I'm almost tempted to actually put myself through IN THE NAME OF THE KING: A DUNGEON SIEGE TALE (can't forget the subtitle) now. But some of the stuff Boll's put out in his post-Internet-infamy period is so repugnant (Darfur? Auschwitz? Da fug?) that I'm not inclined to give him a millisecond more of my time.

Aden Jordan

At this point in the current cinema, Statham is probably the most consistent lead figure in action movies. His films are rarely exceptional or terrible, but instead typically make for reliable genre escapism.

Admittedly, I have not seen '13' or 'In the Name of the King' so I'm not taking those into consideration.

David N

Statham is actually good in Roger Donaldson's solid The Bank Job, in a non-action role. He just chooses material that won't challenge him. Saying that, the thought of him as Richard Stark's Parker baffles me.

Revolver: seemed like Richie doesnt have the intelligence as a filmmaker for his own themes. "Overreach" is a kind way of putting it.

Bruce Reid

Well, I certainly know how to read a room. For me, Ritchie's urge to suddenly have something to say without actually leaving his comfort zone (like how Larry Flynt got Jesus and proceeded to photograph naked ladies on the cross) made both his action-movie tropes and his underbaked philosophies stranger and more entertaining than either would be on their own.

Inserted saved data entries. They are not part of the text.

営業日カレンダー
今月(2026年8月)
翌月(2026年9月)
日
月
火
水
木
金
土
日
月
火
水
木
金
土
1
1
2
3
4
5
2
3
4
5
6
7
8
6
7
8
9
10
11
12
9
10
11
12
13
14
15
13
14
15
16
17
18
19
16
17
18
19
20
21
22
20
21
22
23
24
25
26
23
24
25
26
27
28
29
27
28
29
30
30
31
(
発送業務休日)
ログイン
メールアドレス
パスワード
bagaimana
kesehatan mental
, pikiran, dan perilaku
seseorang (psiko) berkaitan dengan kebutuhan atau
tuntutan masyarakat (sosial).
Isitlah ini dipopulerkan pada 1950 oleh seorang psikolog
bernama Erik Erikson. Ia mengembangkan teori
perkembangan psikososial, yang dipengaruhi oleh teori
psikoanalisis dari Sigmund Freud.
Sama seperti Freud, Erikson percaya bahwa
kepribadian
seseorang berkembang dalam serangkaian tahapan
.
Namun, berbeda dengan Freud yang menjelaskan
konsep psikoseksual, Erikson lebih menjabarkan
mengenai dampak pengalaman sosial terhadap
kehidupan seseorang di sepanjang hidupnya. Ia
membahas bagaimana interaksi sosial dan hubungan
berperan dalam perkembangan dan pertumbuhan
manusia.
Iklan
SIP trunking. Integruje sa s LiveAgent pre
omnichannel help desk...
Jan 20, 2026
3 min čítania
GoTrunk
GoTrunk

And I do like that push-in shootout JF mentions.


I actually think he's a good choice to play Parker. The fact that the movie doesn't seem to be actually based on any of Stark/Westlake's original novels is troubling, though.

A friend who saw Mel Gibson in GET THE GRINGO (formerly HOW I SPENT MY SUMMER VACATION) said it's actually closer to Parker than PAYBACK was. So of course it's premiering on video-on-demand.

David N

It's based on one of the later - post comeback - Parker novels, Flashfire..

Peter Labuza

I saw "The Bank Job" is a shoddy dollar theater. What a perfect theater experience.


Probably should take advantage of the Statham shot above to plug Oscilloscope Pictures' recent DVD special edition of 'Dark Days', a Manhattan subway documentary all the more remarkable for being the work of a neophyte filmmaker.